I have a fairly simple language represented as a CFG.
S → A z
A → A y A
| A x A
| A w
| v
Since there's left-recursion, a recursive descent parser isn't going to cut it. However, I also need to find every possible interpretation: given v x v y v z
, I need my parser to find both (v x (v y v)) z
and ((v x v) y v) z
.
What options do I have? Shift-reduce with added backtracking to find all possibilities seems good, but I've heard that adding backtracking to a shift-reduce parser can give it exponential time complexity. This CFG is small enough that it shouldn't matter, but I'm going to need to scale this up to significantly larger grammars (with thousands of terminals).
The Earley algorithm (and its variants, such as GLR) can be implemented to create a parser which works in cubic time. Since there can be an exponential number of possible parses, that complexity is only to build a "parse forest", which is a DAG containing all possible parses. Actually enumerating the parses will take time proportional to the number of possibilities.

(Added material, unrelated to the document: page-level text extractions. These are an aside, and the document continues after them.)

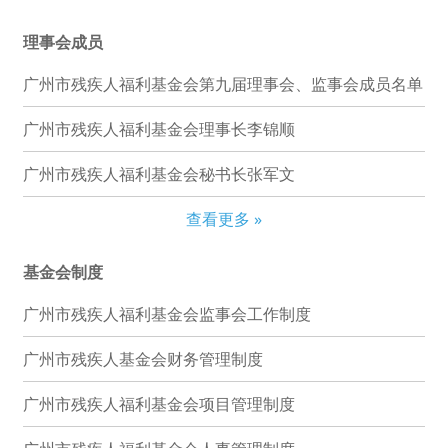
理事会成员
广州市残疾人福利基金会第九届理事会、监事会成员名单
广州市残疾人福利基金会理事长李锦顺
广州市残疾人福利基金会秘书长张军文
查看更多 »
基金会制度
广州市残疾人福利基金会监事会工作制度
广州市残疾人基金会财务管理制度
广州市残疾人福利基金会项目管理制度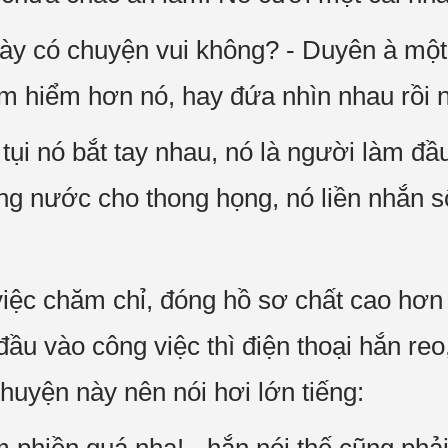
này có chuyện vui không? - Duyên à một 
m hiểm hơn nó, hay đứa nhìn nhau rồi n
 tụi nó bắt tay nhau, nó là người làm đầ
ng nước cho thong họng, nó liền nhắn s
iệc chăm chỉ, đóng hồ sơ chất cao hơn
 đầu vào công việc thì điện thoại hắn re
uyện này nên nói hơi lớn tiếng: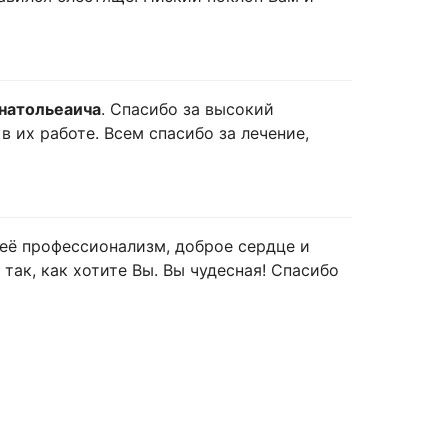
натольеаича
. Спасибо за высокий
 их работе. Всем спасибо за лечение,
а её профессионализм, доброе сердце и
 так, как хотите Вы. Вы чудесная! Спасибо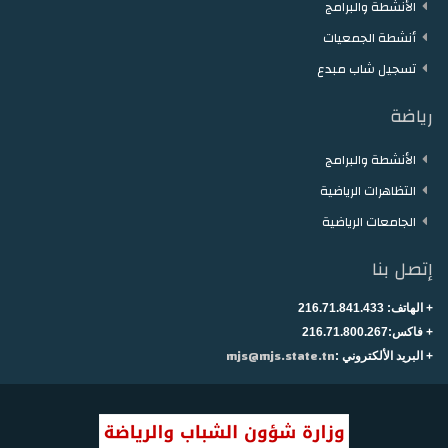
الأنشطة والبرامج
أنشطة الجمعيات
تسجيل شاب مبدع
رياضة
الأنشطة والبرامج
التظاهرات الرياضية
الجامعات الرياضية
إتصل بنا
+ الهاتف:
216.71.841.433
+
فاكس:216.71.800.267
mjs@mjs.state.tn
+ البريد الألكتروني :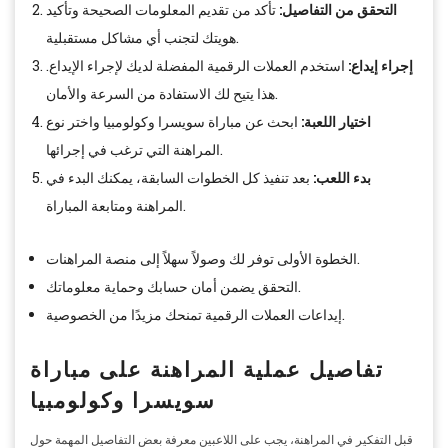
التحقق من التفاصيل:
تأكد من تقديم المعلومات الصحيحة وتأكيد
هويتك لتجنب أي مشاكل مستقبلية.
إجراء إيداع:
استخدم العملات الرقمية المفضلة لديك لإجراء الإيداع.
هذا يتيح لك الاستفادة من السرعة والأمان.
اختيار اللعبة:
ابحث عن مباراة سويسرا وكولومبيا واختر نوع
المراهنة التي ترغب في إجرائها.
بدء اللعب:
بعد تنفيذ كل الخطوات السابقة، يمكنك البدء في
المراهنة ومتابعة المباراة.
الخطوة الأولى توفر لك وصولاً سهلاً إلى منصة المراهنات.
التحقق يضمن أمان حسابك وحماية معلوماتك.
إيداعات العملات الرقمية تمنحك مزيدًا من الخصوصية.
تفاصيل عملية المراهنة على مباراة
سويسرا وكولومبيا
قبل التفكير في المراهنة، يجب على اللاعبين معرفة بعض التفاصيل المهمة حول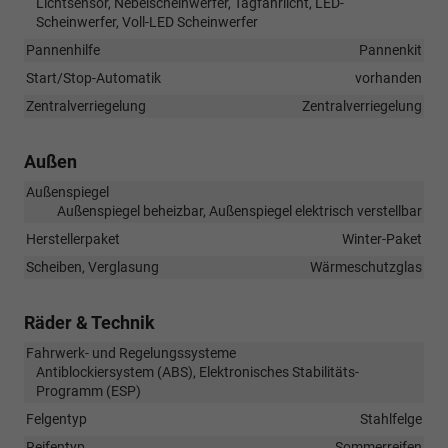
Lichtsensor, Nebelscheinwerfer, Tagfahrlicht, LED-
Scheinwerfer, Voll-LED Scheinwerfer
Pannenhilfe
Pannenkit
Start/Stop-Automatik
vorhanden
Zentralverriegelung
Zentralverriegelung
Außen
Außenspiegel
Außenspiegel beheizbar, Außenspiegel elektrisch verstellbar
Herstellerpaket
Winter-Paket
Scheiben, Verglasung
Wärmeschutzglas
Räder & Technik
Fahrwerk- und Regelungssysteme
Antiblockiersystem (ABS), Elektronisches Stabilitäts-
Programm (ESP)
Felgentyp
Stahlfelge
Reifentyp
Sommerreifen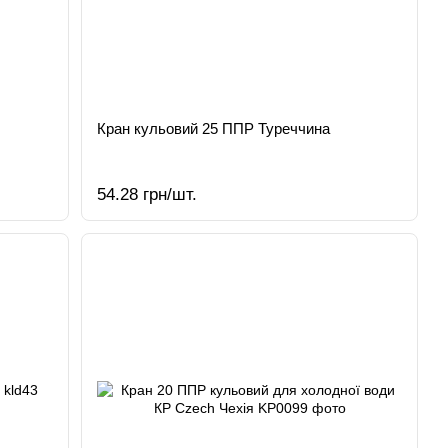
Кран кульовий 25 ППР Туреччина
54.28 грн/шт.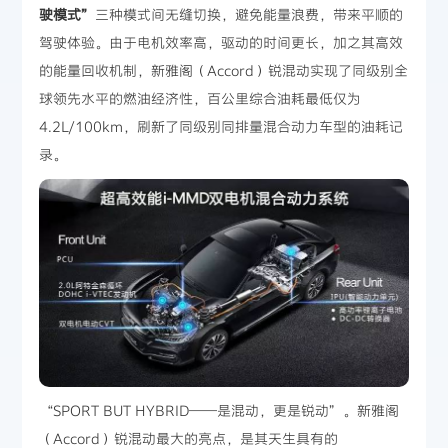
驶模式”
三种模式间无缝切换，避免能量浪费，带来平顺的
驾驶体验。由于电机效率高，驱动的时间更长，加之其高效
的能量回收机制，新雅阁（Accord）锐混动实现了同级别全
球领先水平的燃油经济性，百公里综合油耗最低仅为
4.2L/100km，刷新了同级别同排量混合动力车型的油耗记
录。
“SPORT BUT HYBRID——是混动，更是锐动”。新雅阁
（Accord）锐混动最大的亮点，是其天生具有的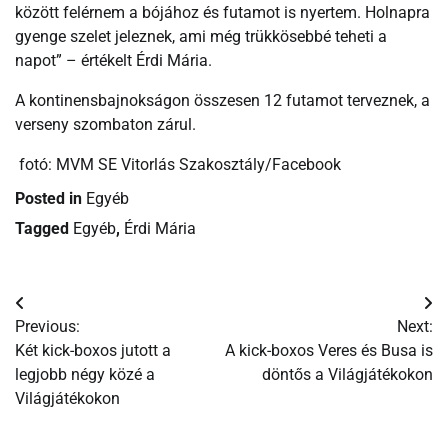
között felérnem a bójához és futamot is nyertem. Holnapra
gyenge szelet jeleznek, ami még trükkösebbé teheti a
napot” – értékelt Érdi Mária.
A kontinensbajnokságon összesen 12 futamot terveznek, a
verseny szombaton zárul.
fotó: MVM SE Vitorlás Szakosztály/Facebook
Posted in
Egyéb
Tagged
Egyéb
,
Érdi Mária
Bejegyzés
Previous:
Next:
navigáció
Két kick-boxos jutott a
A kick-boxos Veres és Busa is
legjobb négy közé a
döntős a Világjátékokon
Világjátékokon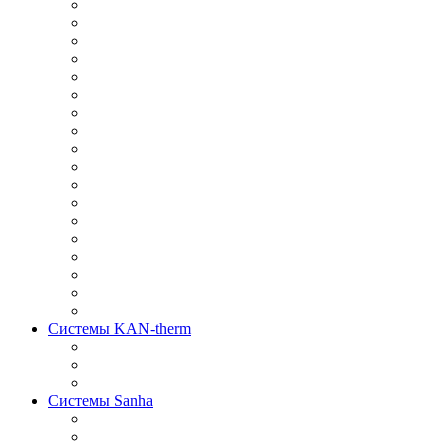
Системы KAN-therm
Системы Sanha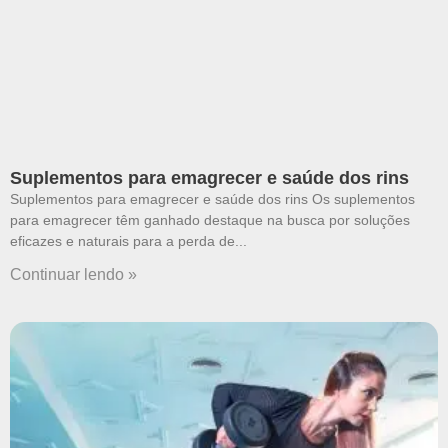
Suplementos para emagrecer e saúde dos rins
Suplementos para emagrecer e saúde dos rins Os suplementos
para emagrecer têm ganhado destaque na busca por soluções
eficazes e naturais para a perda de
Continuar lendo »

Note that when we talk about time complexity here, we're talking in terms of the length of the input string, not the size of the grammar. The size if the grammar has an impact, of course -- usually linear, but it depends on how you measure the size -- but the assumption is that a parser has been built for a particular grammar (which might require preprocessing dependent on the grammar size.)
The Wikipedia article linked above has a list of implementations in various languages, some of them intended for production and others simply to demonstrate the algorithm. Note that the GLR parser produced by bison is not cubic; in pathological cases, it can be exponential. Also, it does not build a parse tree (or forest); that is left to the user, and naive algorithms which don't share storage could require exponential space and time. (Nonetheless, it is quite usable for real-world grammars.)